OPM had not previously fared well when it tried to block settlement agreements in MSPB and EEOC cases. In the leading case of Jordan v. OPM, 77 MSPR 610 (1998), the Board found that a disability retirement application submitted within one year of the employee’s separation was timely although it was based on a settlement agreement providing for leave without pay (LWOP). The Board refused to accept OPM’s contentions that the LWOP was a “‘fiction of continued service’ and ‘an artificial situation [created] solely for the purpose of evading the statutory’ one-year filing deadline.” Rather the Board held that: “When an employee resigns pursuant to a settlement agreement, the date of resignation under the agreement is controlling for determining the retirement entitlement… We also find that OPM’s authority to administer the retirement system does not empower it to ignore separation dates effected pursuant settlement agreements entered into a record before the Board.

OPM requested reconsideration in Jordan v. OPM, 86 MSPR 144 (2000), but was again unsuccessful in a split decision. Beth S. Slavet, then Board Acting Chairman, pointed out that the Board’s decision “does not allow agencies and employees to conspire to obtain retirement benefits whenever its suits their purposes.” Rather, “the Board decision merely holds that OPM may continue to give effect to a canceled removal merely because the cancellation was carried out pursuant to a settlement agreement.” While reiterating that OPM does not have authority to “disregard an agency’s cancellation of an adverse action,” it “may deny the appellant’s request for an annuity if it determines that she is not disabled or is otherwise ineligible for an annuity, subject, of course, to the Board’s review.” Acting Chairman Slavet concluded that: “There is no discernible reason to disallow as untimely a disability retirement application from an individual who receives a retroactive grant of extended leave in a settlement agreement, while allowing an individual who is removed after an equally long or longer period of leave to make a timely filing.”

A similar result was reached in Bynum v.
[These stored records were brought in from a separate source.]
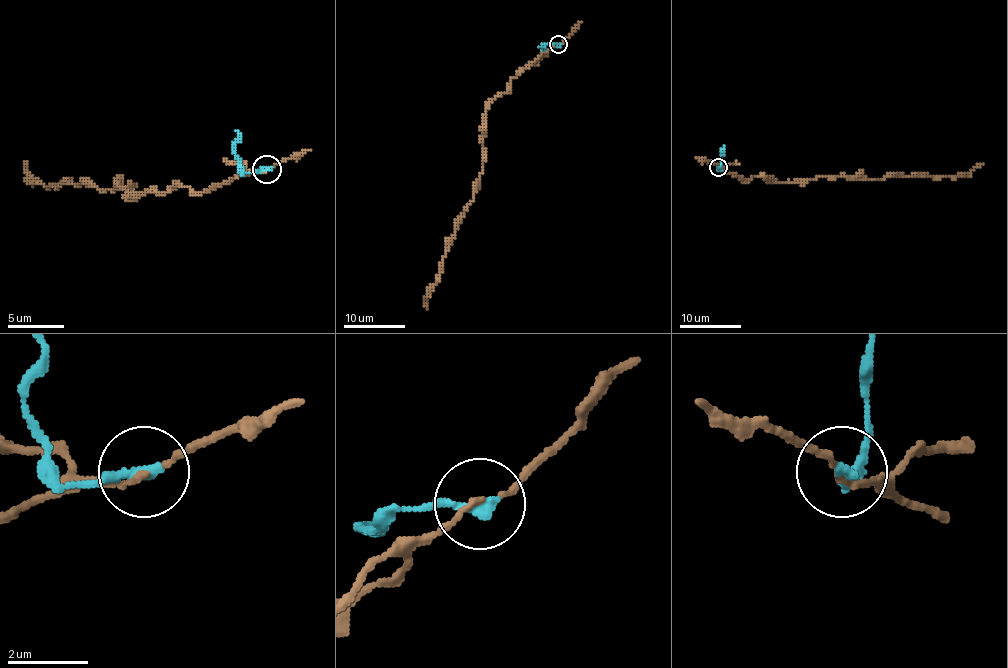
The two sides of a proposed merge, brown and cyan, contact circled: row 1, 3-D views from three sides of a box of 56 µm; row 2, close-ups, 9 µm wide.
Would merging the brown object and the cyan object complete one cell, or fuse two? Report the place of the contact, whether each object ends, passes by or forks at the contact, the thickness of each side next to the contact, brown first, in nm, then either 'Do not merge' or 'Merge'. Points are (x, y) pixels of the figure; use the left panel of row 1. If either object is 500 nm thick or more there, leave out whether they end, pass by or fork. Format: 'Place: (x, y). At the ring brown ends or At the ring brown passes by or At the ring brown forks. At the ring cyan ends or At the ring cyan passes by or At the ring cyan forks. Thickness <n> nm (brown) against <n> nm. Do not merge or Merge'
Place: (267, 169). At the ring brown passes by. At the ring cyan ends. Thickness 120 nm (brown) against 300 nm. Do not merge

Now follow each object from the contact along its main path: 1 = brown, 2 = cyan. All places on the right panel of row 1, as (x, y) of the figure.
1: (718, 168), (743, 180), (763, 177), (779, 183), (846, 176), (868, 179), (899, 174), (958, 177), (984, 163)
2: (718, 168), (723, 146)

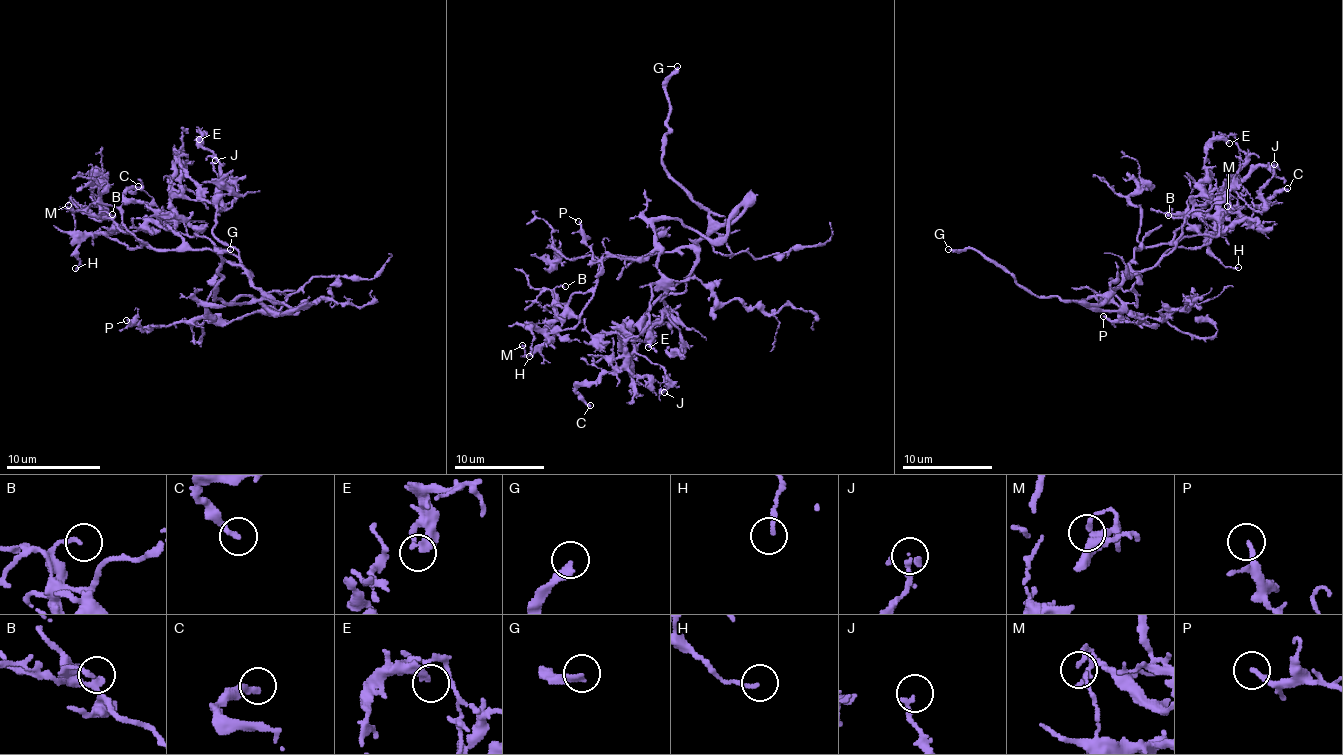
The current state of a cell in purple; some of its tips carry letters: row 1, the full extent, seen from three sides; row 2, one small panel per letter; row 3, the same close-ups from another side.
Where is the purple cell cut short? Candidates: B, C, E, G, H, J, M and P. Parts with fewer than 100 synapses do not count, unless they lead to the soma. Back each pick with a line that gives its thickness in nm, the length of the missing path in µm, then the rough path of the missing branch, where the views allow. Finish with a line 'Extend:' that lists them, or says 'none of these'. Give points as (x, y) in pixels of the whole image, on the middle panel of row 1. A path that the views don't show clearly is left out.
G: 260 nm thick; about 30 µm are missing
Extend: G

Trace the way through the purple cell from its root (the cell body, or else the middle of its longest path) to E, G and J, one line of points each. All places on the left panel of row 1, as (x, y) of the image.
E: (281, 306), (283, 294), (260, 292), (241, 261), (215, 245), (215, 207), (230, 186), (204, 134), (199, 139)
G: (281, 306), (286, 296), (276, 289), (246, 303), (213, 299), (213, 287), (220, 278), (218, 249), (230, 249)
J: (281, 306), (283, 294), (260, 292), (215, 245), (215, 207), (183, 195), (185, 186), (220, 207), (215, 160)

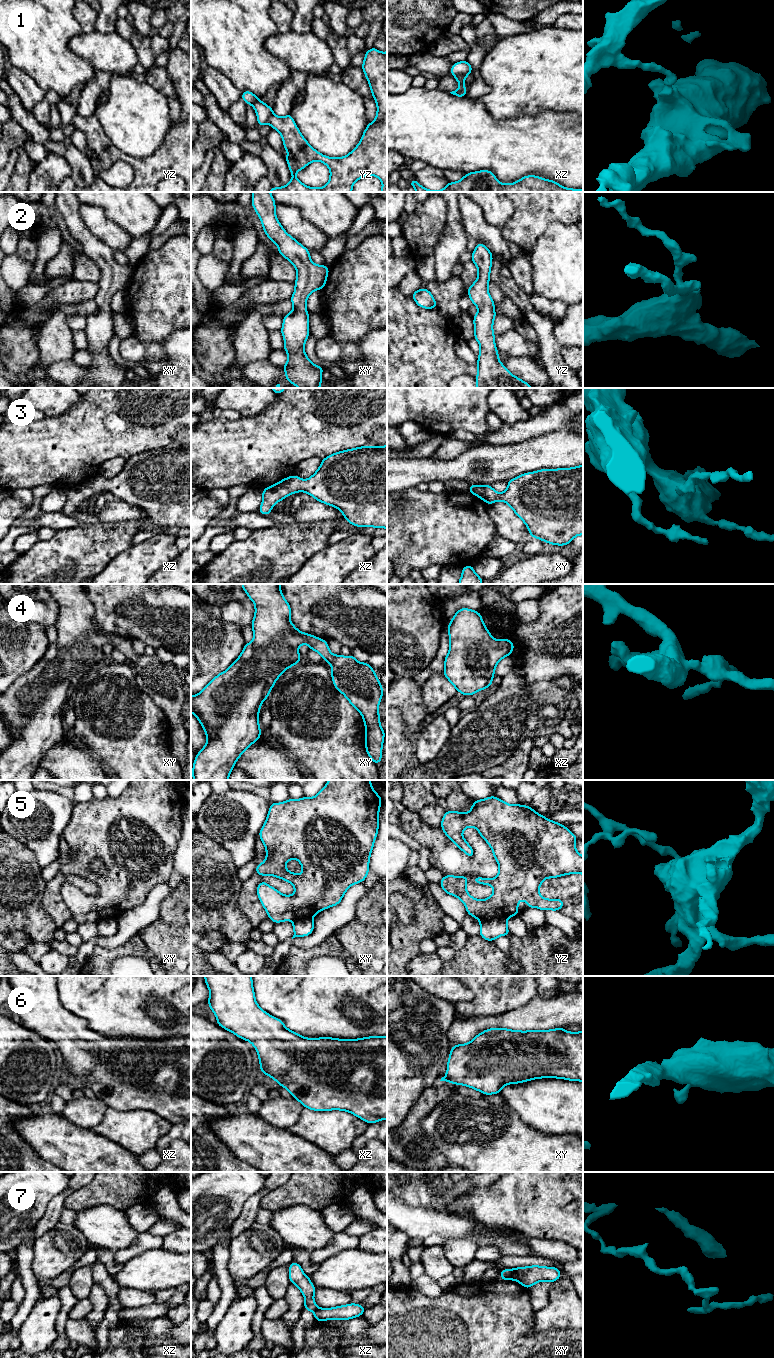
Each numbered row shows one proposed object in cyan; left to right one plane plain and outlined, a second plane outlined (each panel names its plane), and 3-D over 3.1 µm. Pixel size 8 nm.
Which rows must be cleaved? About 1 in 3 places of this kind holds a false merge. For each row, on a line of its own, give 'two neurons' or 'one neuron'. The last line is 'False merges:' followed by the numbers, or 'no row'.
1: two neurons
2: one neuron
3: one neuron
4: one neuron
5: two neurons
6: one neuron
7: two neurons
False merges: 1, 5, 7

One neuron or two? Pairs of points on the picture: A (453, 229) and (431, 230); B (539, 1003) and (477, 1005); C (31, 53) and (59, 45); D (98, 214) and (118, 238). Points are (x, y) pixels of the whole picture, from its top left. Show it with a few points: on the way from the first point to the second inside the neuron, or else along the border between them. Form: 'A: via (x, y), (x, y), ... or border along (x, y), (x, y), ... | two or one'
A: border along (447, 206), (447, 222), (435, 245), (434, 251) | two
B: border along (535, 994), (520, 1007), (504, 1012) | two
C: via (38, 46), (52, 45) | one
D: via (100, 220), (112, 232) | one

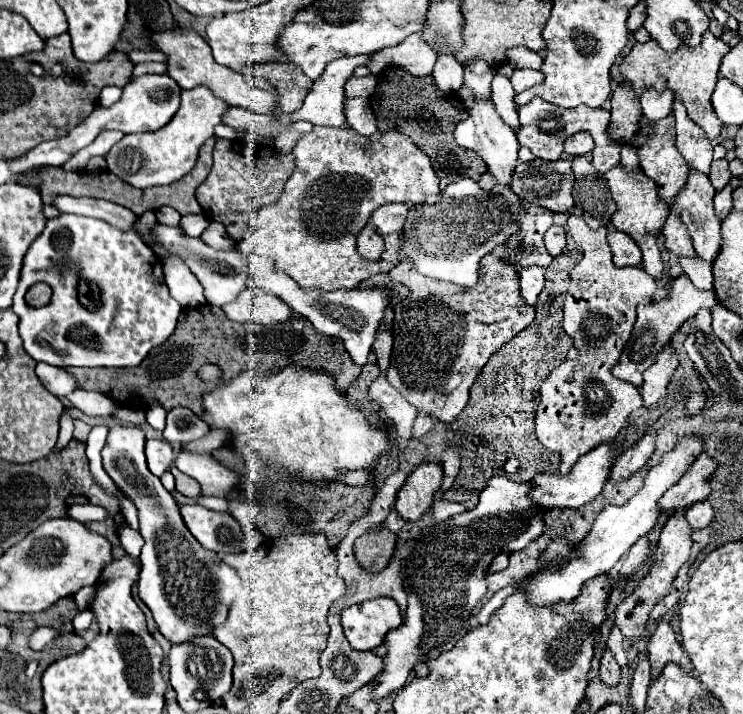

OPM, 89 MSPR 1 (2001), where the Board upheld the terms of a settlement agreement between an applicant for disability retirement and the agency that provided for a removal due to “termination/disability.” This resulted in the application of the Bruner presumption of a rebuttable prima case of eligibility for disability retirement as the employee was removed for a medical condition rather than for cause. Bruner v. OPM, 966 F.2d 290, 293-94 (Fed. Cir. 1993). The Board went on to determine that the employee met her burden of persuasion “because the medical evidence unambiguously indicates that her medical condition as diagnosed by her psychiatrist renders her unable to meet the requirement of her position that she be emotionally stable.”